[DAFTAR TUGAS]
1. Dalam teks sumber, di mana penulis dan anak-anak terperangkap saat Ubud diguyur hujan deras?
2. Apa alasan yang diberikan teks sumber atas kedekatan penulis dengan karib adiknya itu?
3. Tuliskan lanjutan teks sumber tentang persahabatan dengan karib sang adik, mulai sesudah kalimat terakhirnya.

[TEKS SUMBER]
━━━━

Karib Adikku Menjadi Sahabatku Juga
Persahabatan takkan pernah berakhir, meski terpisah jarak dan waktu. Bahkan juga mungkin rentang usia, ataupun bidang pekerjaan dan dunia yang berbeda. Demikianlah yang kurasakan dengan karib adikku yang juga menjadi sahabatku ini. Saat tahu aku mau datang ke Bali, segera kami janjian untuk bertemu lagi setelah lebih dari sepuluh tahun berpisah.
Setelah seminggu penuh itu aku dan anak-anak berpesta dan seru-seruan di
UWRF, sahabat karibnya adikku ini menjemput kami. Ubud sedang hujan deras dan
kami terperangkap di Hubud setelah workshop film. Sudah bertahun-tahun lamanya
aku dan karibnya adikku ini tak bersua. Mungkin sejak aku lulus kuliah, lebih
dari sepuluh tahun yang lalu. Tapi seperti kebanyakan karib-karibnya adikku
yang lainnya, aku juga dekat dengan karibnya yang ini. Entahlah bagaimana
ceritanya, mungkin karena aku memang suka nge-blend sama yang lebih muda maupun
yang lebih tua.

━━━━

[BARIS DATA]
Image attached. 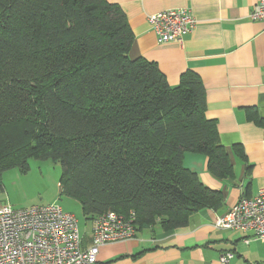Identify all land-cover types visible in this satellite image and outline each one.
<instances>
[{
	"label": "trees",
	"instance_id": "obj_1",
	"mask_svg": "<svg viewBox=\"0 0 264 264\" xmlns=\"http://www.w3.org/2000/svg\"><path fill=\"white\" fill-rule=\"evenodd\" d=\"M133 44L108 0H0V186L30 159L58 163L59 194L86 221L132 212L137 232L220 208L221 193L183 165L202 155L213 176L233 178L200 77L187 70L170 86Z\"/></svg>",
	"mask_w": 264,
	"mask_h": 264
},
{
	"label": "crops",
	"instance_id": "obj_2",
	"mask_svg": "<svg viewBox=\"0 0 264 264\" xmlns=\"http://www.w3.org/2000/svg\"><path fill=\"white\" fill-rule=\"evenodd\" d=\"M108 1L126 17L134 35L132 54L155 62L170 86L187 70L200 77L205 116L216 122L233 178L213 176L206 157L186 153L184 167L221 193L220 208L201 209L176 230L155 226L136 231L132 240L103 245L96 264H222L220 257L227 253L232 255L227 264H264V241L251 232L213 226L241 197L264 191V22L250 19L258 0ZM170 9H186L195 19L181 43L158 42L148 20ZM89 237L90 231L85 233Z\"/></svg>",
	"mask_w": 264,
	"mask_h": 264
},
{
	"label": "built area",
	"instance_id": "obj_3",
	"mask_svg": "<svg viewBox=\"0 0 264 264\" xmlns=\"http://www.w3.org/2000/svg\"><path fill=\"white\" fill-rule=\"evenodd\" d=\"M250 19L264 22V0L257 1ZM148 20L160 43H181L195 26L186 9L161 11ZM213 226L251 232L254 239L264 241V191L241 197ZM136 231L134 213L105 212L92 220L89 241L83 245L76 218L58 204L27 208L0 204V264H96L101 246L132 240ZM231 257L224 254L220 262L227 264Z\"/></svg>",
	"mask_w": 264,
	"mask_h": 264
},
{
	"label": "rangeland",
	"instance_id": "obj_4",
	"mask_svg": "<svg viewBox=\"0 0 264 264\" xmlns=\"http://www.w3.org/2000/svg\"><path fill=\"white\" fill-rule=\"evenodd\" d=\"M28 164L27 173L11 169L2 175L0 204H10L14 208L58 204L65 212L74 215L80 233H88L91 222L83 217L79 202L59 194L60 165L34 159H30Z\"/></svg>",
	"mask_w": 264,
	"mask_h": 264
}]
</instances>
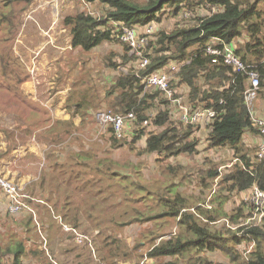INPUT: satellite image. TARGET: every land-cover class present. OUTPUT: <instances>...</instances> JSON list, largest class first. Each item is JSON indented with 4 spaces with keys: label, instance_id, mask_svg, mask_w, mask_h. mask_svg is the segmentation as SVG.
I'll return each instance as SVG.
<instances>
[{
    "label": "trees",
    "instance_id": "obj_1",
    "mask_svg": "<svg viewBox=\"0 0 264 264\" xmlns=\"http://www.w3.org/2000/svg\"><path fill=\"white\" fill-rule=\"evenodd\" d=\"M86 1L93 5L95 0ZM97 1L101 5L107 4V10L105 9L103 14L105 18L100 20L92 10L81 11L73 16L69 23L72 46L77 48L81 55L107 42L121 47L112 48L105 55L104 66L100 69V74L97 72L99 81L104 84L98 85L99 81L96 82L90 71L86 70L89 78L82 79L80 84L74 86L72 112L82 115L100 109H112L120 113L134 110L137 118L126 119L125 137H117L112 127L101 135L110 134L106 139L111 142V147L123 148L129 142H141L142 147L137 153L143 157L132 155L129 161L108 162L105 155L107 151L100 149L95 152L90 147L80 146L79 151L77 150L79 156L74 155L75 160L78 158L76 164L84 168L83 173L79 172L80 178H84L85 184L100 188V193L106 190L105 196L118 186L128 190L131 180L143 189H139L141 193L134 197L135 200H154L152 204L147 203L145 209L139 205L135 206L137 213L118 220L119 224L149 222L160 216L176 218L175 233H172L173 230L164 232L159 228L149 243L148 254L151 257H164L158 264H226V255L234 264H264V215L260 222L245 223L252 217L255 205L244 201L243 193L251 190L254 185L264 190V156L258 155L262 142L258 147L256 144L248 145L245 141L248 131L255 136L264 137L259 126L253 122L250 107L245 99L244 90L249 84V77L246 72H236L222 56L206 51L209 44L223 47L214 37L234 43L235 39L245 35V44L236 48V51L246 64H253L254 68L260 70L261 88H264V20L255 17L256 10L261 12L257 8L260 0H208L210 6L216 5L218 9L213 13L194 17L186 16L183 12L190 9L192 13H197L199 6L204 5L206 0ZM30 2L31 0H0V84L14 93H19V90L24 92L22 83L30 76L23 62L11 54L21 24L19 16ZM164 13L167 16L179 17L178 22L169 29L163 26ZM107 19L141 31L152 22L159 27L151 37L150 44L144 47V54L149 58L145 67L141 68L142 57L130 53V46L121 40L117 27L109 25ZM174 63L177 64L175 69L172 67ZM122 68H128V72ZM103 72H109L110 78L101 76ZM138 72L140 76L137 75ZM156 72H167L170 75V87L175 90V97L182 96L186 103L194 107L214 106L220 111L217 117L207 126L203 123L181 122L174 113L173 102L166 90L157 86L146 90L145 77ZM221 99L223 102H220ZM150 112H154L153 117L147 125H143ZM71 122L58 119L56 125L46 123L49 126L48 131L57 129L53 137L47 138L60 142L67 132L72 133V129L76 128ZM202 135L211 149L228 148L232 149L234 154L229 160L215 162L210 158L211 165L208 169H198L201 184L208 188H214L216 184V187L210 200L212 206L203 205L201 200L194 211L190 208L194 203L187 205L184 198L179 199L171 194L169 187L176 184V177L181 176L182 182L193 179L190 172L193 171L192 165L179 162L176 157L183 153H197L199 145H202ZM17 142L23 143L25 138L10 145L8 152L18 146ZM84 153L93 157L82 156ZM46 154L53 156L54 149H48ZM94 154L97 155L94 157ZM80 157H85L81 158L82 164ZM220 163L223 165V172L219 170ZM64 171L68 170L63 169L62 179H56L58 187L62 186L61 182L66 184ZM103 177L109 181L110 178L117 179V182L110 181L102 185ZM39 192L44 193L42 189ZM120 193L124 191L117 194ZM126 193L131 195L128 191ZM50 194L51 191H45L44 196L49 198ZM240 194L242 197L237 199L236 207L229 210L228 200H235L236 195ZM59 200L58 198L56 201ZM7 202L6 199V205ZM64 202L72 204L73 200ZM231 206L234 205L228 207ZM83 208L84 211L81 212L79 205L74 207L70 222L81 231L88 232L82 228L81 222L83 218L92 220L95 228L103 233L105 247L112 245L117 238L116 233L111 231V223L103 221L100 218L102 215L93 216V206L90 208L83 205ZM6 211V214H11L8 209ZM28 217L33 222V215ZM228 220L233 225H239L232 228L228 225ZM44 227L42 225V231H46ZM169 232L172 234H168ZM163 235L166 236L159 239ZM50 238L49 236V249ZM244 238L255 242L254 249L248 255L241 246ZM140 240L137 243L139 247L142 245ZM147 243L146 241L142 246ZM27 245L28 241L25 244L23 239L17 243H7V248L1 245L0 264H28L26 259L33 258L29 257L30 254L38 256V259L49 257L43 242L33 244L32 247ZM81 245L89 248L90 243L87 241ZM105 253L108 254V259L118 255L113 245L106 247ZM180 255L188 256L185 262L179 261ZM220 255H225V258L220 259ZM49 258L50 264H58ZM78 264L86 262L81 261Z\"/></svg>",
    "mask_w": 264,
    "mask_h": 264
},
{
    "label": "rangeland",
    "instance_id": "obj_2",
    "mask_svg": "<svg viewBox=\"0 0 264 264\" xmlns=\"http://www.w3.org/2000/svg\"><path fill=\"white\" fill-rule=\"evenodd\" d=\"M134 1L143 2L144 0ZM92 4L96 6L92 5V10L99 11L101 9L100 12L93 13H96L100 20L105 18L103 14L107 4L102 3L101 5L97 0L93 1ZM209 6V1L206 0L204 5L199 6L197 13H192V10L186 9L185 11H190V13L187 14L184 11L183 14L194 17L199 14H210L218 9L215 6ZM102 7H104L103 10ZM257 8L261 12L259 13L256 10L255 17L264 20V0L258 2ZM91 9L86 0H31L21 12L19 16L21 24L16 40L13 42L11 54L23 62L26 69L30 72V76L28 80L22 83L21 88L24 92L19 90V93H14V91H9V89L0 84L2 88H0V173H8L6 175L9 177L13 173H17L16 168L13 169L12 163H9L8 166L10 167V171L7 172V169H3L4 164H7L6 157H10L12 154L6 156L3 154V151L5 147L9 148L10 145H13L16 138H19L18 141L25 138V143L23 142L20 145L23 147L18 148L19 151L14 153H26L20 155L19 160L23 161V165H25L23 169L25 171H33V182L28 184V187L35 188L36 194L43 196L45 191H51L52 194L49 197L51 201L57 200V197L62 200L65 199L64 201L75 200V193L73 191H76L79 201L83 202L87 207H94L92 210L93 216L102 215L100 218L103 221L111 223V231L116 233L117 238L112 245L116 248L118 255L108 259L109 257L106 258L108 254L106 255L105 253L106 247L109 248L112 245L105 247L103 233L95 228L92 220L83 218L81 222L83 229L96 233V245L90 244L88 248L65 237L66 234L61 229L60 224L53 218H50V211L44 212V210H41V223L46 229L43 232L48 234L52 239L49 252L61 264H78L81 261H85L86 264H133L142 260H145L146 264H158L164 257H150L147 252L149 243H151L153 235H155L159 228L164 232L175 229L177 224L176 218L173 216H160L149 222H133V225L117 223L118 220H123L136 214L135 206L139 205L145 209L147 203L152 204L154 200L151 198L144 201L142 199L135 200L134 197H137L141 193L139 189L141 191L143 189L139 188V185L134 182L132 183L131 180L129 181L130 186L128 190L123 186H118L114 191L110 190L108 196H105L106 190L100 193V188L98 189L95 185L91 184L85 185L84 178H80L79 172L83 173L84 168L76 164L78 158L70 161V159L73 160V156L70 157V149L73 144L77 145V147H90L95 152H99L100 149L107 151L105 155L108 162H125L129 161L132 155L133 157L139 155L137 151L142 147L141 142H129L123 148H117V146L111 147V142L106 139L110 134H98V121L94 118V112H87L86 116H79L80 118L76 117L75 124L78 126L72 129V133L67 132V135H64V139L60 142H50V139L47 138L53 137L57 131V129L51 132L48 131L49 126L46 125V123H53V125L58 123V119L55 118L56 116H53V112L56 113L58 109L54 108L53 112L51 110V106L54 104V100L51 97H53L54 93L57 100L62 99L67 90L70 92L72 86L74 89V86L80 84L82 79L89 78L86 70L90 71L92 78L98 82L100 76L97 75V72L100 74L99 71L104 66L103 59L105 55L112 48L120 49L121 47L107 42L99 48L84 52L81 55L79 50L71 45L70 19L81 11H90ZM165 16L167 15L164 13L163 26L167 29L173 27L179 20L178 16ZM15 18L17 22L18 16L16 15ZM107 21L109 25L116 26L117 31L121 28V25L113 22L112 19H107ZM246 40L247 37L242 35L239 39L237 38L233 41V45L236 48L241 47L245 44ZM131 54L135 53L131 52ZM122 69L128 72V68ZM101 76L110 78L109 72H103ZM100 83L101 81H99L98 85L104 84ZM60 127L63 128L62 125ZM95 128L96 130H94ZM30 129L32 131H28ZM101 137H103L102 140ZM44 143L46 146H44ZM50 143H52L50 148L56 150L55 153L51 157L45 154V158L43 152L41 159L37 151L40 153V151H43L42 149L46 150L47 148L45 147ZM75 154L79 156L77 151ZM96 155L94 154V157ZM221 155L218 150L208 147L205 136L202 135V145H199L197 153H183L176 157L179 162L192 165L193 171L190 172H192L193 179L190 181L183 180L184 182H182L181 176L174 178L176 184L169 187L171 194L177 196L179 199L184 198L187 205L194 203L192 205L197 206L198 203L195 204V202L198 200L204 201L206 196L205 189L208 187H204L201 184L198 169H208L211 165L210 158L217 162L227 157ZM82 156L92 155L84 153ZM139 157H143V155H139ZM81 158L85 159V157H80L82 164L83 160ZM221 163L219 168L223 167ZM39 166L44 167L41 170L42 172H39ZM66 167L68 170L64 171V182L66 184L58 187L59 183L54 176L59 169L63 173V169ZM49 169L50 171L46 172L45 177H41V174ZM110 181L111 183H115L117 179L110 178ZM110 181L103 177L102 185ZM41 189L44 193L39 192ZM120 191H124V193L117 194ZM126 191L131 195H126ZM86 197L88 200H91V203H87ZM5 200V193L0 187V246L4 245L7 248V243H17L21 239L25 241V244L28 241L27 247H32L34 246L33 244L43 242L42 233L34 221L32 222L29 218L21 216L22 214L20 213L17 216L12 212H10L12 215L6 214L7 205L5 204ZM234 201L231 204L227 203L229 210L236 207L237 199ZM47 204L52 207L48 201ZM64 205L72 207V204ZM229 205L234 206L229 208ZM227 223L231 222L228 220ZM139 239H141L142 245L146 241L148 243L145 246L141 245L139 247L137 245ZM249 241V239L244 238L241 245L246 250L247 255L254 249V243L252 247V243ZM29 257H33L34 259H26L28 264H50L48 260L50 256L38 259V256L30 254ZM179 257V261L182 263L188 258L187 255H180ZM226 257L228 258L226 264H234L227 255ZM219 258H225V255H220Z\"/></svg>",
    "mask_w": 264,
    "mask_h": 264
},
{
    "label": "built area",
    "instance_id": "obj_3",
    "mask_svg": "<svg viewBox=\"0 0 264 264\" xmlns=\"http://www.w3.org/2000/svg\"><path fill=\"white\" fill-rule=\"evenodd\" d=\"M213 6L216 7V5ZM186 13L189 14L190 11H187ZM156 31L157 29L153 24L147 25L144 32L142 33H139L134 27H122L120 36L125 42L130 45L131 52L142 57L141 68L145 67L149 62V58L144 54V47H146L150 43V38ZM214 39L217 42L221 43L223 47L209 44L206 46V51L222 56L225 62L234 67L236 72L247 73L250 81L248 87L245 89V95L248 103L250 104L261 85V72L258 69L254 68L253 64H246L243 61L241 56L236 51V47L233 45V43L227 42L220 37H214ZM172 67L175 69L177 67V64H172ZM137 75L140 76L139 72L137 73ZM145 78L147 80L145 86L146 90H150L151 88L156 86L166 90L168 97L173 102L174 113L177 117H179L181 122H184L186 124L203 123L204 125H209L220 112L214 106L194 107L188 102L186 103L183 100L182 96L175 97V90L170 87V75L167 72H156L153 75ZM220 102H223V99H221ZM153 115L154 112H150L149 117H147L143 121V124L147 125ZM251 117L253 122L257 126H259L261 132L264 134V117L258 116L253 112ZM127 118L136 119L137 113L134 110H130L127 113H120L113 111L112 109H100L96 112V119L98 121L99 127L98 132L103 133L109 130L110 127H112L117 137H124L126 135L125 124ZM258 155L260 157L264 156V140L260 144ZM0 187L5 193V197L8 201L7 209L10 212L21 213L30 211L35 214V217H37L38 212L34 207V203L31 202V200H34V197L27 190L25 185L7 176L6 174L0 173ZM246 200L248 201V203L255 205V211L252 217L247 219L245 223H251L253 221L260 222L264 215V190L258 185H254V187L246 196ZM230 226L233 227L235 225L230 224ZM64 227L67 230L73 231L75 239L78 243L84 244L89 241L90 244H93L92 237L89 234L81 231L79 228L67 223H64ZM253 243L251 245L252 247ZM139 264H144V261L140 262Z\"/></svg>",
    "mask_w": 264,
    "mask_h": 264
},
{
    "label": "crops",
    "instance_id": "obj_4",
    "mask_svg": "<svg viewBox=\"0 0 264 264\" xmlns=\"http://www.w3.org/2000/svg\"><path fill=\"white\" fill-rule=\"evenodd\" d=\"M88 5L90 6V8H91V4H89L88 3ZM98 12H100V10L98 11ZM71 45H72V40H71ZM73 95H74V90H73V86L71 87V89H70V92H69V90H67V92L65 93V96L62 98V99H56L57 97L55 96V93H54V95H53V97H51L53 100H54V104H53V106H51V110H52V112H53V110H54V108L55 109H58L57 110V112L56 113H54L53 112V116H56L55 118H57V119H64V120H67V121H69V120H71L72 122V124L75 126V127H77L78 125H76L75 124V118L76 117H79V116H86V113H83L82 115L80 114V113H73L72 112V110H74V105H73ZM50 98V99H51ZM72 107V108H71ZM50 108V107H49ZM251 110L252 111H254V113H256L258 116H262V117H264V88H261V90L260 91H258L257 92V94L255 95V97L252 99V101H251ZM96 111L97 110H94V118H95V113H96ZM80 118V117H79ZM19 140V138H16V141H18ZM264 140V137L263 136H255V135H253L251 132H247L246 134H245V141L247 142V144L248 145H257L258 147H259V144L262 142ZM50 142H53L52 140H50ZM15 143V142H14ZM18 143V142H17ZM25 143V142H24ZM22 143H18V146H14L9 152H8V149L5 147L4 149V151H3V154L4 155H6V156H9L11 153V155H10V157H6V162H7V164H4V166H3V169H7V172L8 171H10V167H8L9 166V163H12V167H13V169L14 168H16V171H17V173H13L12 175H11V178H13V179H15L16 181H18V182H20V183H22L23 185H25L26 186V188L33 194V195H36V196H40V197H42L41 195H38V194H36V192L35 191H33V190H35V188H30V186L28 187V184H30L31 182H33V178H32V176H33V171H25L24 169H23V167H25V165H23V161L22 160H19V156L20 155H24V154H26V153H22V152H19V153H14V152H17V151H19L18 150V148H21V147H23V146H20ZM51 145H52V143H50L47 147H45V148H50L51 147ZM44 146H46V144L44 143ZM43 151H40V153L37 151V153L38 154H40V157L42 156L43 157V152H44V157L46 158V151L47 150H45V149H42ZM79 151V147H77V145H72V148L70 149V157L71 156H73V160H71L70 159V161H74L75 160V158H74V155H75V152L76 151ZM215 150V149H214ZM55 151L56 150H54V153H55ZM218 152H220L222 155L221 156H227L225 159H230V158H232L233 157V154H234V151L232 150V149H228V148H226V149H223V150H218ZM32 153V152H31ZM33 154H35L34 152H33ZM42 157H41V159H42ZM221 160V159H220ZM220 160H218V161H220ZM43 164V163H42ZM50 166H52V164H50ZM42 168H44V167H40L39 166V172H42L41 170H42ZM66 169H67V167H66ZM219 170L221 171V172H223L224 171V168H222V167H220L219 168ZM50 171V169L49 170H45V172L44 173H42L41 174V176H43V177H45V175H46V172H49ZM10 173V172H9ZM5 174H8V173H5ZM61 169H59L58 170V172H57V174L54 176V178L55 179H57V180H61L62 178H61ZM62 177H63V175H62ZM76 182V181H75ZM61 185L63 186L64 185V183L63 182H61ZM75 185V184H74ZM86 185V184H85ZM84 185V186H85ZM214 190L215 189H212L211 187H210V189L209 188H207V189H205V200L204 201H202V202H206V201H208L209 199H211V196L213 195V192H214ZM251 190L249 189V190H247L246 191V193H243V195H244V199H246V196L248 195V193L250 192ZM75 194H74V198H75V200H73V202H72V204H73V206L72 207H65V206H63V204H65L66 202H64V200H62V199H60L61 200V205H60V200L57 202L56 200L55 201H51L49 198H47V197H45V196H43V198L46 200V203H44V204H42L41 205V203L39 204V213H40V215L42 214V211L44 210V212H48V211H50L51 212V214H50V218H53L56 222H58V220L56 219V216L55 215H61V216H63L64 218H65V220H67L68 222H70V220H69V218H70V216L72 215V213H73V210H74V207H76L77 205H79L80 206V211L81 212H83L84 211V208H83V202H81V201H79V199H78V197H77V195H76V191H73ZM215 193V192H214ZM89 194H91V193H89ZM242 197V194H240L239 196L238 195H236V199H239V198H241ZM58 199V198H57ZM47 201H48V203L49 204H51L52 205V207H53V209L47 204ZM86 201H87V203H91V200H88V198L86 197ZM199 201H201V200H198L197 202H198V204H200L199 203ZM233 202H235L233 199H231V200H228V203L229 204H231V203H233ZM197 204V205H198ZM43 207V208H42ZM90 208L92 207V206H89ZM42 210V211H41ZM6 213H7V211H6ZM22 215L21 216H25L26 218H29L28 217V215H30V213H28V212H23V213H21ZM70 223H72V222H70ZM74 224V223H73ZM58 225V224H57ZM61 226V225H60ZM170 231V230H169ZM90 232H94V231H90ZM95 233V232H94ZM66 235H65V237H68V238H70V235L68 234V233H65ZM50 240H52L51 238H50ZM52 246H53V243H52ZM58 264H61L60 262H58Z\"/></svg>",
    "mask_w": 264,
    "mask_h": 264
},
{
    "label": "clouds",
    "instance_id": "obj_5",
    "mask_svg": "<svg viewBox=\"0 0 264 264\" xmlns=\"http://www.w3.org/2000/svg\"><path fill=\"white\" fill-rule=\"evenodd\" d=\"M209 5H211V4H209ZM91 9V8H90ZM92 10V9H91ZM90 10V11H91ZM92 13L93 12H98V11H95V10H92L91 11ZM187 11H185V13H186ZM93 14H96V13H93ZM202 15V14H201ZM117 23H119V22H117ZM121 26V28L119 29V36H120V34H121V32H122V27L123 26H128V25H124V24H122V23H119ZM150 24H153L155 27H156V29L158 30L159 29V27H157L156 25H155V23H150ZM130 27H133V26H130ZM135 28V27H134ZM139 33H142V32H144V30H145V28H144V30L143 31H141V30H139V29H137V28H135ZM156 33V32H155ZM154 33V34H155ZM153 34V35H154ZM120 38H121V36H120ZM122 39V38H121ZM123 40V39H122ZM150 40H151V38H150ZM150 44V43H149ZM148 44V45H149ZM129 45V44H128ZM147 45V46H148ZM130 46V45H129ZM130 53H131V51H130ZM260 71V70H259ZM262 74V73H261ZM249 77V76H248ZM250 81V80H249ZM261 84H262V80H261ZM249 85V84H248ZM248 85H247V87H248ZM246 87V88H247ZM261 90V85H260V87H259V89H258V91H260ZM244 95H245V90H244ZM245 99H246V95H245ZM246 102L248 103V101H247V99H246ZM248 105H249V107H250V111H251V115H252V112L254 113V111H252L251 110V103L249 104L248 103ZM98 111V110H97ZM96 111V112H97ZM256 114V113H255ZM95 120H97L96 119V113H95ZM184 123V122H183ZM186 124V123H185ZM144 125V124H143ZM99 128V127H98ZM105 132H108V130L107 131H105ZM104 133V132H103ZM100 134H102V133H100ZM126 136V135H125ZM124 136V137H125ZM46 150H48V148L46 149ZM216 185V184H215ZM213 189H215V187L213 188ZM29 191V190H28ZM215 191V190H214ZM30 192V191H29ZM31 193V192H30ZM31 195L34 197V200H31V202L32 203H34V207L36 208V210H37V212H38V214H37V217H35V214L33 213V212H30V211H26V212H28V213H30V214H32L33 215V217H32V220L37 224V226L39 227V230H40V232L42 233V237H43V247L46 249V251H47V255H49L50 256V258H51V260L52 261H54L55 263H58L59 261H57L55 258H53L52 257V255L50 254V252H49V247H48V243H49V235L48 234H46L45 232H43L42 231V228H41V226H42V223H41V215H40V213H39V204L40 203H44L46 200L43 198V197H40V196H36V195H33L32 193H31ZM37 198V199H36ZM211 199H209L208 201H206V202H204L203 203V205H205V206H207V207H211L212 205H211V201H210ZM245 201L246 202H248L246 199H245ZM197 206H191L190 208L192 209V210H194V211H196V208ZM21 213H23V212H21ZM20 213V214H21ZM56 216V219L58 220V223L61 225L60 227H61V229L65 232V233H68L69 235H70V239L71 240H73L75 243H78L77 241H76V239H75V236H74V233H73V231L72 230H67L65 227H64V223H67V224H70V225H72V226H75L73 223H70V222H68L67 220H65L64 219V217L63 216H61V215H55ZM231 223H229L228 225H230ZM76 227V226H75ZM78 228V227H77ZM234 228H236V227H234ZM177 231V225L175 226V229H173V232L172 233H175ZM85 233H87V234H89L91 237H92V239H93V244H95L96 245V233H94V232H90V231H88V232H85ZM171 232H169L168 234H172ZM168 234H167V236H168ZM94 235H95V237H94ZM166 235H163L161 238H159V239H162L163 237H165ZM254 241L252 240V242L251 243H253ZM255 243V242H254ZM78 244H80V243H78ZM149 250V249H148ZM148 250H147V252H148ZM151 257V256H150ZM142 261H144V264H146L145 263V260H142ZM142 261H139L138 263H136V264H139L140 262H142ZM134 264V263H133Z\"/></svg>",
    "mask_w": 264,
    "mask_h": 264
}]
</instances>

━━━━

[JAWABAN]
1. Di Hubud, setelah workshop film.

2. Penulis mengaku tidak tahu pasti bagaimana ceritanya. Ia menduga kedekatan itu muncul karena ia memang suka berbaur dengan orang yang lebih muda maupun yang lebih tua.

3.
Berbekal satu payung, dia menjemput aku dan anak-anak di lantai dua
Hubud yang keren dengan bangunan serba kayu dan bambunya ini. Kami memasuki
mobilnya dalam keadaan basah kuyup. Menembus kemacetan Ubud di hari terakhir
UWRF untuk mengambil koper di penginapan, dan menembus kemacetan lagi
setelahnya untuk menuju Denpasar.
Istrinya yang adalah adik dari karibku menyambut kami di rumahnya.
Persahabatan yang melingkar-lingkar, iya kan? Kami semua melepas kangen dan
saling bertukar cerita. Meski akhirnya mereka nyaman tinggal bertahun-tahun di
Denpasar, tetap saja ada keinginan untuk kembali ke Jawa. Demikian antara lain
isi curhatannya.
**
Setelah melepas lelah semalam, pagi
ini kami berkendara menuju Museum di Lapangan Renon Denpasar. Aku sudah mengangankan untuk datang ke lokasi ini
sejak membaca bukunya Pramoedya Ananta Tour. Yang menggambarkan bagaimana gagah
beraninya rakyat Bali dalam perang Puputan. Disebut
juga sebagau Museum Bajra Sandi. Lokasinya tepat di tengah-tengah lapangan.
Museum ini memiliki bangunan dengan ornamen khas Bali dan taman yang sangat indah.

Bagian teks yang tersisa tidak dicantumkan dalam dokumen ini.